[Data items]
—————
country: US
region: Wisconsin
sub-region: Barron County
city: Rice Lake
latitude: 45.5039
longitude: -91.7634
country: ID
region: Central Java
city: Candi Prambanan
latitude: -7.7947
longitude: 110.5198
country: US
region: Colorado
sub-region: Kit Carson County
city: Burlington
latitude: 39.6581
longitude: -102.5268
—————
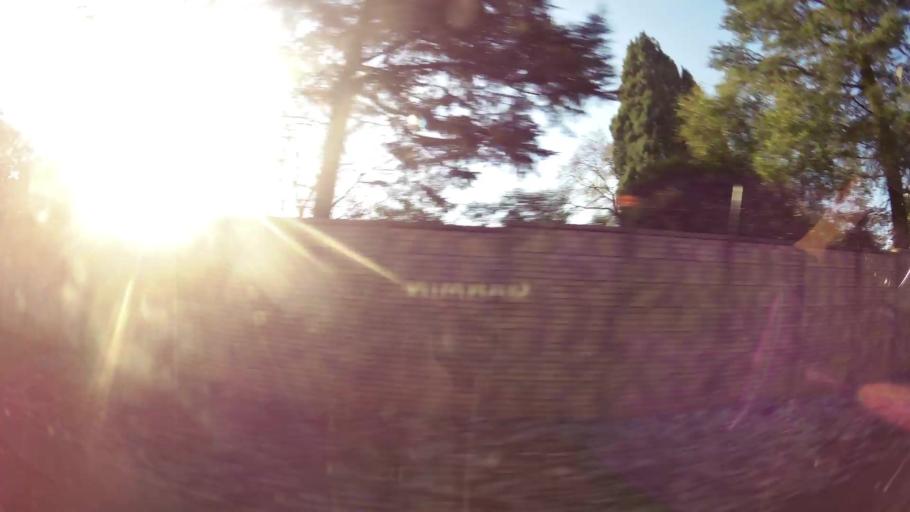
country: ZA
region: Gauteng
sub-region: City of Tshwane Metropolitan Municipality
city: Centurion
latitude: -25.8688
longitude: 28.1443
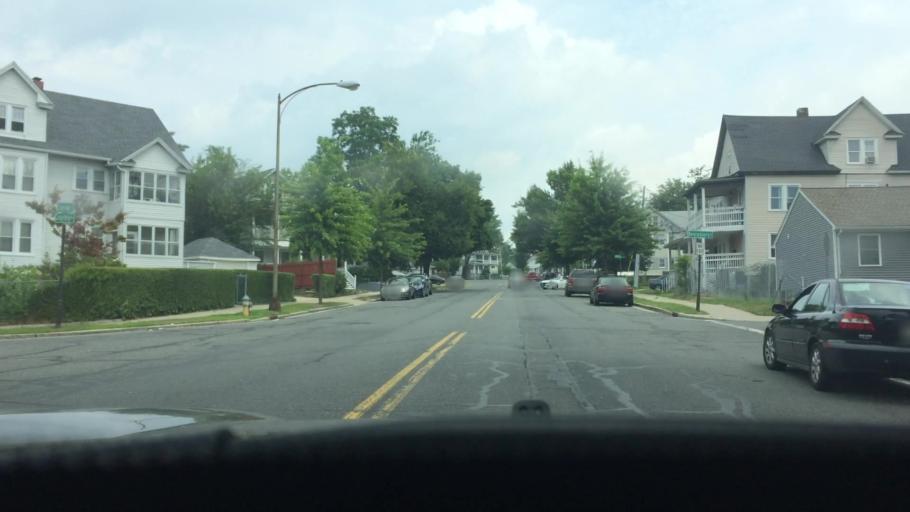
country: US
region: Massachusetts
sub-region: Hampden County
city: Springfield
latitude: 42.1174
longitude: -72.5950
—————
AIM:
Repeat the lines verbatim, beginning at the line containing "latitude: -7.7947" and continuing through the line containing "latitude: 39.6581", both included.

THE OUTPUT:
latitude: -7.7947
longitude: 110.5198
country: US
region: Colorado
sub-region: Kit Carson County
city: Burlington
latitude: 39.6581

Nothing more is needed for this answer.